Australia’s litigation funding market a ‘global hotspot for international investors … many based in tax havens and with dubious corporate histories’ with returns of ‘more than 500%’

The tone and findings of this 454 page report by the Parliamentary Joint Committee on Corporations and Financial Services – Litigation funding and the regulation of the class action industry – are revealed in its opening paragraphs, that the purpose of a civil justice system is to ensure a fair and reasonable society, and that when a damage is inflicted upon a person that is unlawful, that they are restored to their previous state.

But, the report goes on to say,

‘courts and civil remedies were not established as novel investment vehicles to deliver handsome profits to innovative financiers or creative lawyers’.

While most people would be ‘comfortable with the idea that profits may be made incidentally while delivering the core objective of access to justice’, they would be

‘rightly horrified to learn that for some participants in our justice system, return on investment and profit from risk-taking has become their primary motivation’.

‘Australia’s highly unique and favourably regulated litigation funding market has become a global hotspot for international investors, including many based in tax havens and with dubious corporate histories, to generate investment returns unheard of in any other jurisdiction – in some cases of more than 500 per cent’.

The report says this is ‘directly the result’ of a regulatory regime described by ASIC as ‘light touch’ and under which no successful action by a regulator has ever been taken against a funder.

It goes on in similar vein, including that ‘participants in class actions are the biggest losers in this deal’.

31 recommendations

The report makes 31 recommendations, many involving the powers and jurisdiction of the Federal Court, commencing with recommendation 1, that the government investigate legislative change ‘which promotes procedural proportionality in class actions, with the objective of facilitating the pursuit of class actions where the potential costs and drawbacks are balanced against the potential benefits for the parties to litigation, the class members, as well as the impacts on court resources, regulatory outcomes and the public interest’; through to recommendation 31, that irrespective of whether none, some, or all of the committee’s recommendations regarding the Federal Court of Australia’s class action regime are adopted and implemented, that the ‘federal, state and territory governments work towards achieving consistency in class action regimes across jurisdictions’.

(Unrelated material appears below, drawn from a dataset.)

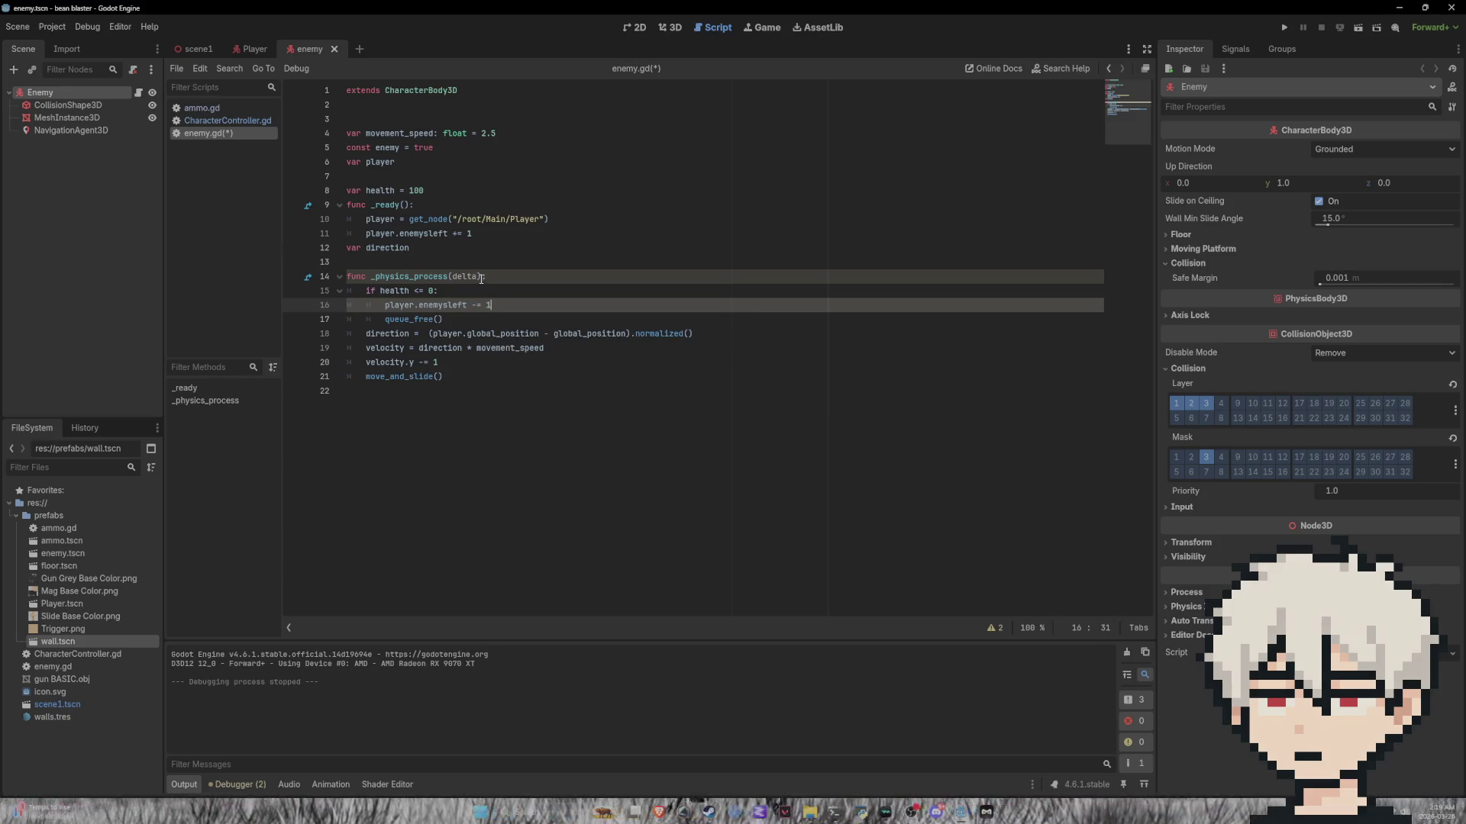
key("ctrl+s")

It is an odd report in that it examines in detail the Australian Law Reform Commission’s 2019 report on the same topic –  Integrity, Fairness and Efficiency—An Inquiry into Class Action Proceedings and Third-Party Litigation Funders (ALRC Report 134)  – and adopts many of its recommendations, but otherwise goes off on its own.  As the minority report says, the government has given no response to the ALRC 2019 report and yet then commissioned this one.  [The one outcome of ALRC 134 has been that a Protocol for Communication and Cooperation between Supreme Court of Victoria and Federal Court of Australia in Class Action Proceedings was adopted in June 2019, partially implementing Rec. 6].

And before this PJC had reported, the government decided that litigation funders would be required to hold an Australian Financial Services Licence (AFSL) and comply with the managed investment scheme regime under the Corporations Act?

The government’s response is awaited.

The New Zealand Law Commission may find this report useful.